瞭さんが逝ってしまった・・経過

  よく頑張る人でした。4年前の早春、ちょうど各大学で華やかな卒業式をしている頃に、胆管癌の大手術を受けました。その後の生への執念・・というより、「普通の生活をしたい」という想いの深さは凄まじいものがあり、お陰で体調も持ち直し、2年間は元気よく、楽しく暮らしていました。3年目に入った頃から数値(腫瘍マーカー)が異常に上がり、気になりながらもこれと言った体調の変化の自覚もなく、普通に暮らしていました。

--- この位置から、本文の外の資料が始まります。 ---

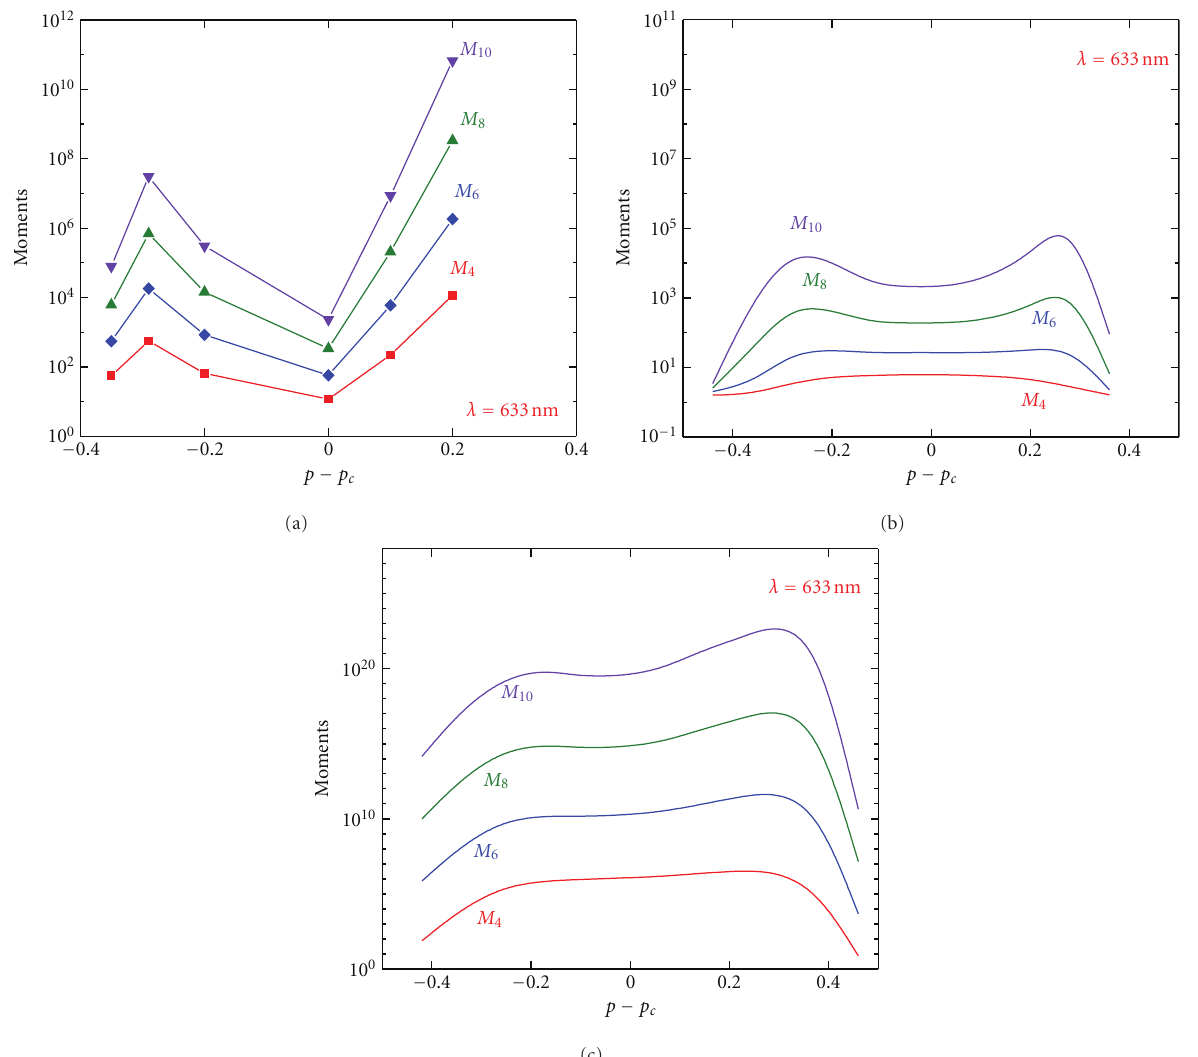
Figure 3: High-order moments of near-field intensity enhancement M 2 n as a function of silver concentration Δ p = p − p c , obtained experimentally (a) and numerically with (b) and without (c) spatial averaging [22, Figure 2]. the direction of illumination are small compared to the incident wavelength λ = 2 πc/ω , the impinging electric field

 昨年の秋頃から、「もうあまり生きられないかも知れない」と言うようになりました。Second Opinionでお世話になっている苑子先生も、夫の状態が非常に悪いと心配して下さっていました。でもまだ普通に暮らしていました。10月8日、小学館児童出版文化賞の審査員で東京へ行くときには、私もついていきました。夫はパーティの会場にヒロスケも呼び、自分の最後の仕事姿を見せたかったのでしょうか。東京の大勢の方にお別れを言いたかったのでしょうか。11月23日、リユニオン、12月1日、今江祥智さんのパーティ、12月15日、晩年学フォーラムのパーティ、と出て、多くの方にお会いしてきました。この頃になると、熱が出たり、顔も体も腫れてきたり、かなり状態は悪くなっていましたが、それでも「普通の生活をしていたい」という想いで、寝込むことはありませんでした。寝たら楽だろうけど寝たきりになるから、と。12月27日、酸素の装置が家に置かれ、鼻にチューブを付ける生活になりました。外出用にはボンベがあります。これを付けて大晦日にはホテル日航プリンセスへお昼を食べに行きました。

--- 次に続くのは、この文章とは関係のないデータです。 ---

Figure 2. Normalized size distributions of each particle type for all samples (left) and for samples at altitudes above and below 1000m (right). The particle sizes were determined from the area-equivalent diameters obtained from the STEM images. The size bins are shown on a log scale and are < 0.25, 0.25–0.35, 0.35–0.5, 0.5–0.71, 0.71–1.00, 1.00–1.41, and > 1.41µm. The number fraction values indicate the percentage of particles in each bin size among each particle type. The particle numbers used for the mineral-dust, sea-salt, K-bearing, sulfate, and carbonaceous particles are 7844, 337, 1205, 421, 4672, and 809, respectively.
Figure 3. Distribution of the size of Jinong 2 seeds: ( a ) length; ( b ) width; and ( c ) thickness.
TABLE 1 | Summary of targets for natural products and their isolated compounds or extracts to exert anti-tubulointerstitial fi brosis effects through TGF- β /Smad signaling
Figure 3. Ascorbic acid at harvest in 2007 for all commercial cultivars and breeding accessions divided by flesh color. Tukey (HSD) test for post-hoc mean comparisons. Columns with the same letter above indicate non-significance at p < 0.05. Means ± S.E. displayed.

 年が明けると、腫れはお腹だけでなく、足もパンパンに腫れ、Pまで腫れてオシッコするのも苦労するようになりました。それでも普通の生活を続け、外出もしていました。この頃から、夫を心配して色んな方が家へ来て下さいました。平素はお客嫌いな夫でしたが、このときにはとても喜んで迎えていました。色んな人に会っておきたかったようです。甲斐甲斐しく動いて下さる村瀬先生には、自分のお葬式の相談から、あとの始末までお願いしていました。

 1月20日、携帯電話を2つ契約しました。ケータイなんて大嫌いだった夫ですが、とても喜び「これなら寝ながらでも電話できるね」と。隣の部屋から、また同じ部屋でテーブルを挟んで、夫から電話がかかりました。でも本当に悪くなったのはこの日からでしょうか。死ぬ6日前です・・。1月22日、電動ベッドを頼みました。夫の希望で新しい羽毛布団と敷き布団もすべて綺麗なものにしました。この日から私は高熱が出てました。24日、25日と先生の往診で、夫と二人並んで点滴を受けました。

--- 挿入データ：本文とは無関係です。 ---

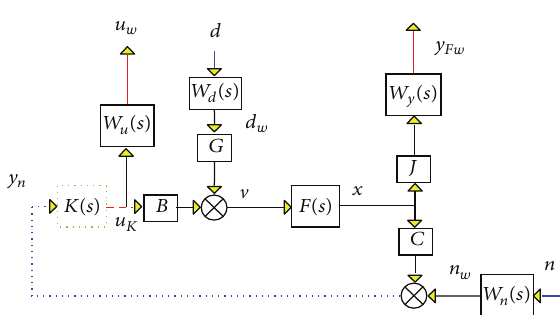
Figure 7: 𝐻 control bloc diagram in the frequency domain. Infinity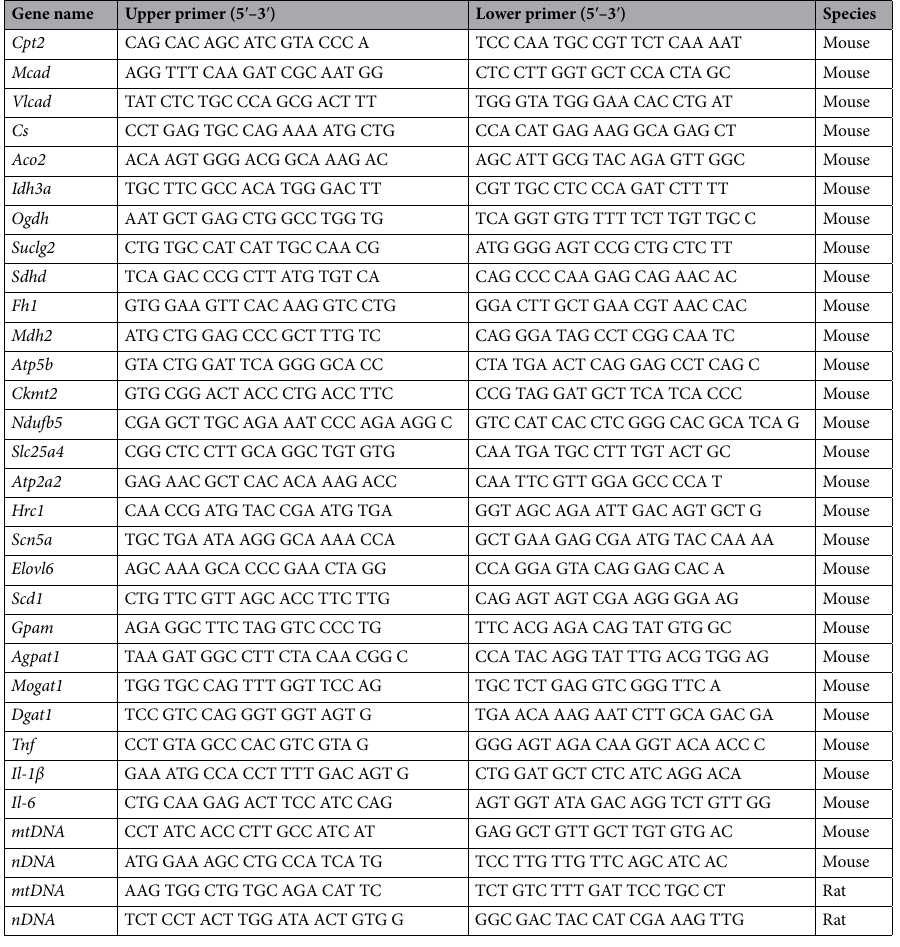
Table 1. Primers used for real-time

 1月25日も昼間は何人かお見舞いに来て下さいましたが、夜になるとかなりしんどそうで、眠れないようで、私にもベッドに入るように言い、窮屈なベッドで背中をさすったりしていました。山口百恵さんのCDを聴きながら。朝の4時半くらいから、テープに録音してくれと言い、喋りはじめました。別に遺言ではなく、誰にともなくのお喋りです。

 一睡もしないで明けた26日、「ボクの今の状態をホームページの日記に書いてきてほしい。卒業生たちが読んでくれるから」と夫が言い、私はなぐり書きのような簡単なものを書いて、夫のベッドへ戻りました。呼吸が苦しくなり先生に来てもらいました。お昼12時半点滴。夕5時頃先生の携帯にまた電話しました。先生は都ホテルでのパーティを抜けてきて下さいました。夜9時半頃、ベッドから椅子に座りたがって、しばらく座った後、「今度ベッドに寝たら、もう生きて起きられないからね」と言う。「いや!」と泣いてしまい、夫は「あんたの面倒を最後まで見たかったのに、ダメになったよ」と・・。夫をベッドに戻すときに失敗して、義妹の幸美さんに助けを求め、すぐ家族4人、車で飛んできてくれた。11時、先生を呼ぶ。パーティの2次会を抜けて来て下さった。点滴。義妹たちが帰り、私は一人で夫を見守り、「ヒロが朝一番の新幹線で来るからそれまで頑張ってね!」と祈るように夫の手をさすりながら泣きながら言い続ける。心細い。夜中1時に義妹の幸美さんがまた来てくれ、ホッとする。その直後、苦しそうに呼吸していた夫の息がパッと止まる。どうしよう!「お父さん!」「お父さん!」どうなったの?

 先生に来ていただき・・・夫は、26日の夜中1時10分、27日の未明にこの世に別れを告げたました。涙、涙、涙・・・・・。